KOMJAK RI dan Undana Jalin Kerjasama, serta Kuliah Umum Bahas Due Process of Law dalam RUU KUHAP

IMG 20250708 WA0018

Rektor juga menjelaskan bahwa KUHP baru tidak lagi semata-mata bersifat retributif, namun telah membawa semangat korektif, restoratif, dan rehabilitatif.

“Ini menjadi tantangan dan sekaligus panggilan bagi dunia akademik dan generasi muda untuk aktif memberikan masukan terhadap penyusunan RUU KUHAP baru, agar keadilan tidak hanya bersifat prosedural, tapi juga substantif dan menjamin hak-hak warga negara,” tegas Rektor Maxs.

Acara dilanjutkan dengan kuliah umum yang disampaikan oleh Ketua Komisi Kejaksaan RI, Prof. Dr. Pujiyono Suwadi, S.H., M.H.

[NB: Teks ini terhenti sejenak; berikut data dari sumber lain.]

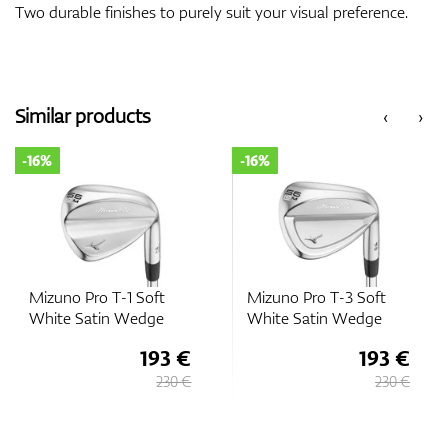
Two durable finishes to purely suit your visual preference.
Similar products
‹
›
-16%
-16%
Mizuno Pro T-1 Soft
Mizuno Pro T-3 Soft
White Satin Wedge
White Satin Wedge
193 €
193 €
230 €
230 €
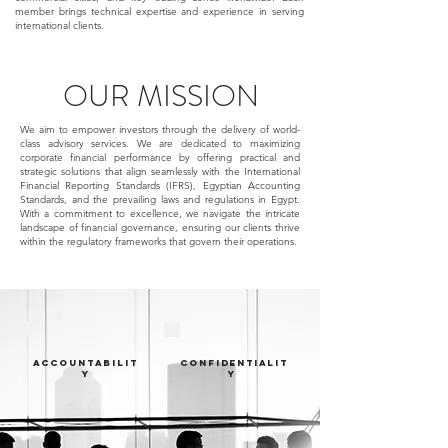
member brings technical expertise and experience in serving
international clients.
OUR MISSION
We aim to empower investors through the delivery of world-
class advisory services. We are dedicated to maximizing
corporate financial performance by offering practical and
strategic solutions that align seamlessly with the International
Financial Reporting Standards (IFRS), Egyptian Accounting
Standards, and the prevailing laws and regulations in Egypt.
With a commitment to excellence, we navigate the intricate
landscape of financial governance, ensuring our clients thrive
within the regulatory frameworks that govern their operations.
ACCOUNTABILIT
CONFIDENTIALIT
Y
Y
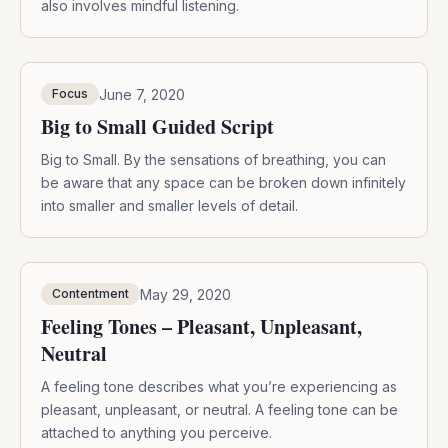
also involves mindful listening.
June 7, 2020
Focus
Big to Small Guided Script
Big to Small. By the sensations of breathing, you can
be aware that any space can be broken down infinitely
into smaller and smaller levels of detail.
May 29, 2020
Contentment
Feeling Tones – Pleasant, Unpleasant,
Neutral
A feeling tone describes what you’re experiencing as
pleasant, unpleasant, or neutral. A feeling tone can be
attached to anything you perceive.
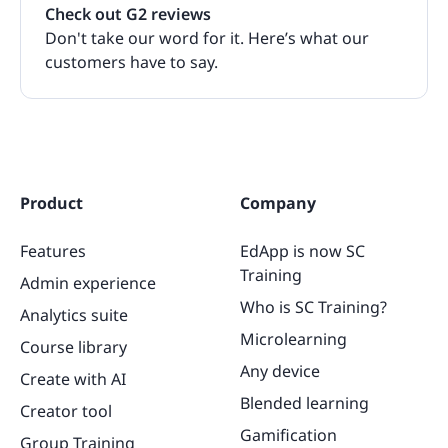
Check out G2 reviews
Don't take our word for it. Here’s what our
customers have to say.
Product
Company
Features
EdApp is now SC
Training
Admin experience
Who is SC Training?
Analytics suite
Microlearning
Course library
Any device
Create with AI
Blended learning
Creator tool
Gamification
Group Training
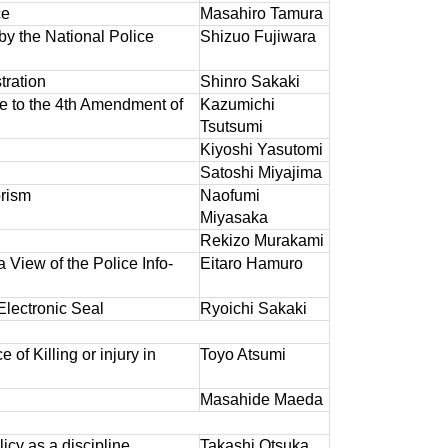
ce
Masahiro Tamura
by the National Police
Shizuo Fujiwara
tration
Shinro Sakaki
e to the 4th Amendment of
Kazumichi
Tsutsumi
Kiyoshi Yasutomi
Satoshi Miyajima
rism
Naofumi
Miyasaka
Rekizo Murakami
View of the Police Info-
Eitaro Hamuro
Electronic Seal
Ryoichi Sakaki
 of Killing or injury in
Toyo Atsumi
Masahide Maeda
icy as a discipline
Takashi Otsuka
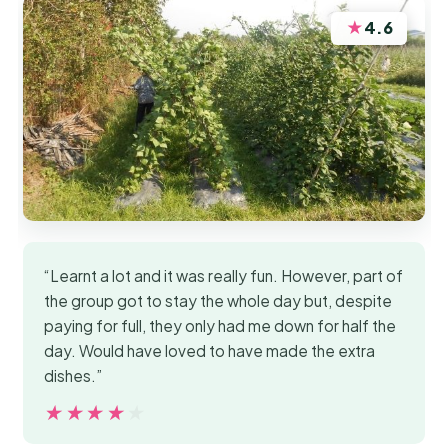
★
4.6
“Learnt a lot and it was really fun. However, part of
the group got to stay the whole day but, despite
paying for full, they only had me down for half the
day. Would have loved to have made the extra
dishes.”
★★★★★
★★★★★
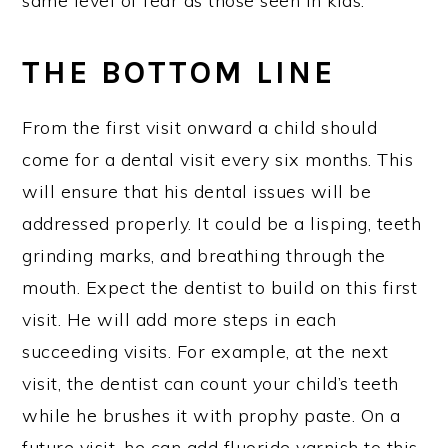
same level of fear as those seen in kids.
THE BOTTOM LINE
From the first visit onward a child should
come for a dental visit every six months. This
will ensure that his dental issues will be
addressed properly. It could be a lisping, teeth
grinding marks, and breathing through the
mouth. Expect the dentist to build on this first
visit. He will add more steps in each
succeeding visits. For example, at the next
visit, the dentist can count your child’s teeth
while he brushes it with prophy paste. On a
future visit, he can add fluoride varnish to this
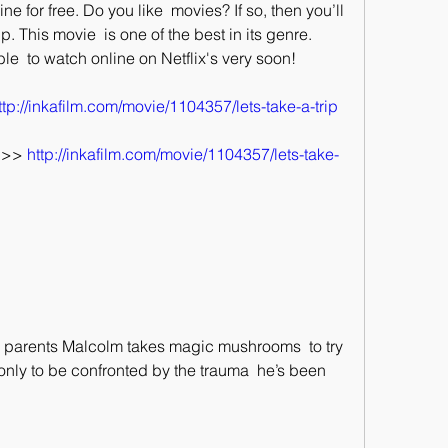
ne for free. Do you like  movies? If so, then you’ll 
. This movie  is one of the best in its genre. 
ble  to watch online on Netflix's very soon!
ttp://inkafilm.com/movie/1104357/lets-take-a-trip
>> 
http://inkafilm.com/movie/1104357/lets-take-
ly to be confronted by the trauma  he’s been 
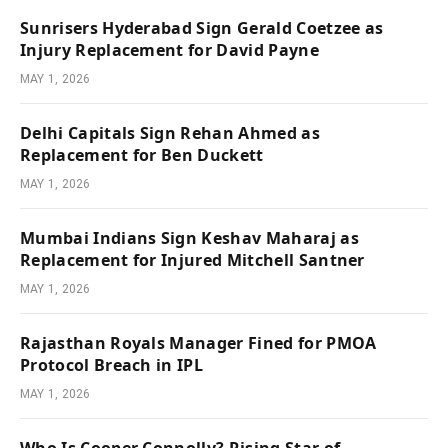
Sunrisers Hyderabad Sign Gerald Coetzee as
Injury Replacement for David Payne
MAY 1, 2026
Delhi Capitals Sign Rehan Ahmed as
Replacement for Ben Duckett
MAY 1, 2026
Mumbai Indians Sign Keshav Maharaj as
Replacement for Injured Mitchell Santner
MAY 1, 2026
Rajasthan Royals Manager Fined for PMOA
Protocol Breach in IPL
MAY 1, 2026
Who Is Cooper Connolly? Rising Star of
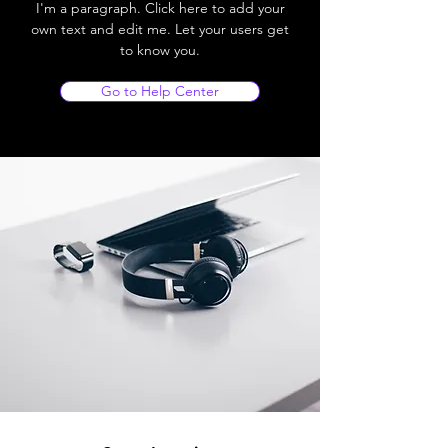
I'm a paragraph. Click here to add your
own text and edit me. Let your users get
to know you.
Go to Help Center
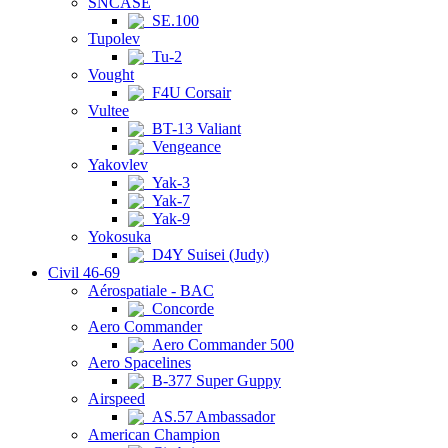
SNCASE
SE.100
Tupolev
Tu-2
Vought
F4U Corsair
Vultee
BT-13 Valiant
Vengeance
Yakovlev
Yak-3
Yak-7
Yak-9
Yokosuka
D4Y Suisei (Judy)
Civil 46-69
Aérospatiale - BAC
Concorde
Aero Commander
Aero Commander 500
Aero Spacelines
B-377 Super Guppy
Airspeed
AS.57 Ambassador
American Champion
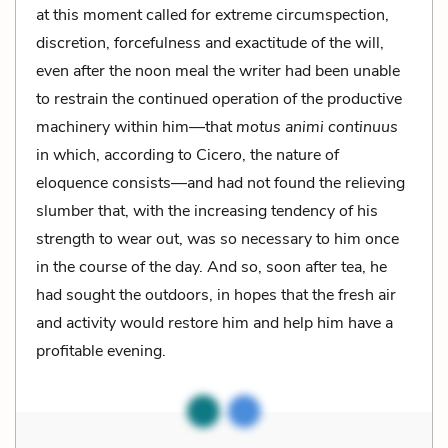
at this moment called for extreme circumspection,
discretion, forcefulness and exactitude of the will,
even after the noon meal the writer had been unable
to restrain the continued operation of the productive
machinery within him—that
motus animi continuus
in which, according to Cicero, the nature of
eloquence consists—and had not found the relieving
slumber that, with the increasing tendency of his
strength to wear out, was so necessary to him once
in the course of the day. And so, soon after tea, he
had sought the outdoors, in hopes that the fresh air
and activity would restore him and help him have a
profitable evening.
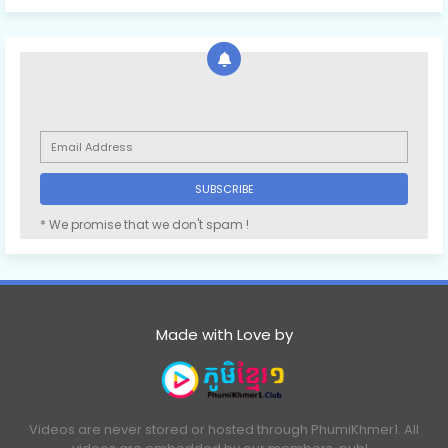
* We promise that we don't spam !
Made with Love by
Videos are never stored or hosted through PhumiKhmer1. All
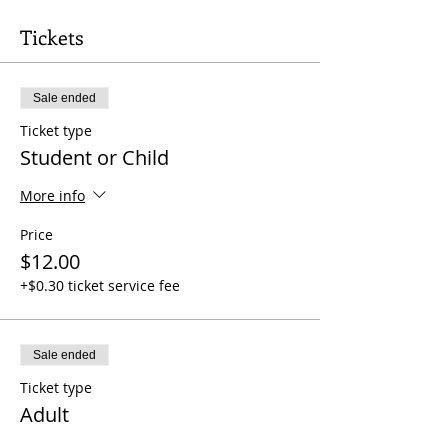
Tickets
Sale ended
Ticket type
Student or Child
More info
Price
$12.00
+$0.30 ticket service fee
Sale ended
Ticket type
Adult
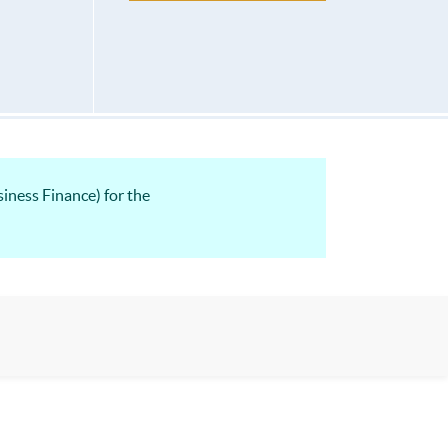
ness Finance) for the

Ketua Komisi Kejaksaan RI, Prof. Dr. Pujiyono Suwadi, S.H., M.H., dalam kuliah umum bertema “Due Process of Law dalam Rancangan KUHAP”, menegaskan bahwa KUHP baru yang telah disahkan melalui UU No. 1 Tahun 2023 merupakan simbol keberanian Indonesia untuk lepas dari bayang-bayang sistem hukum kolonial.

Namun pembaruan hukum tidak akan bermakna jika tidak diiringi pembaruan KUHAP.

“KUHAP baru harus mengedepankan prinsip due process of law. Penegakan hukum harus bersandar pada keadilan prosedural, bukan sekadar formalitas hukum.” Katanya.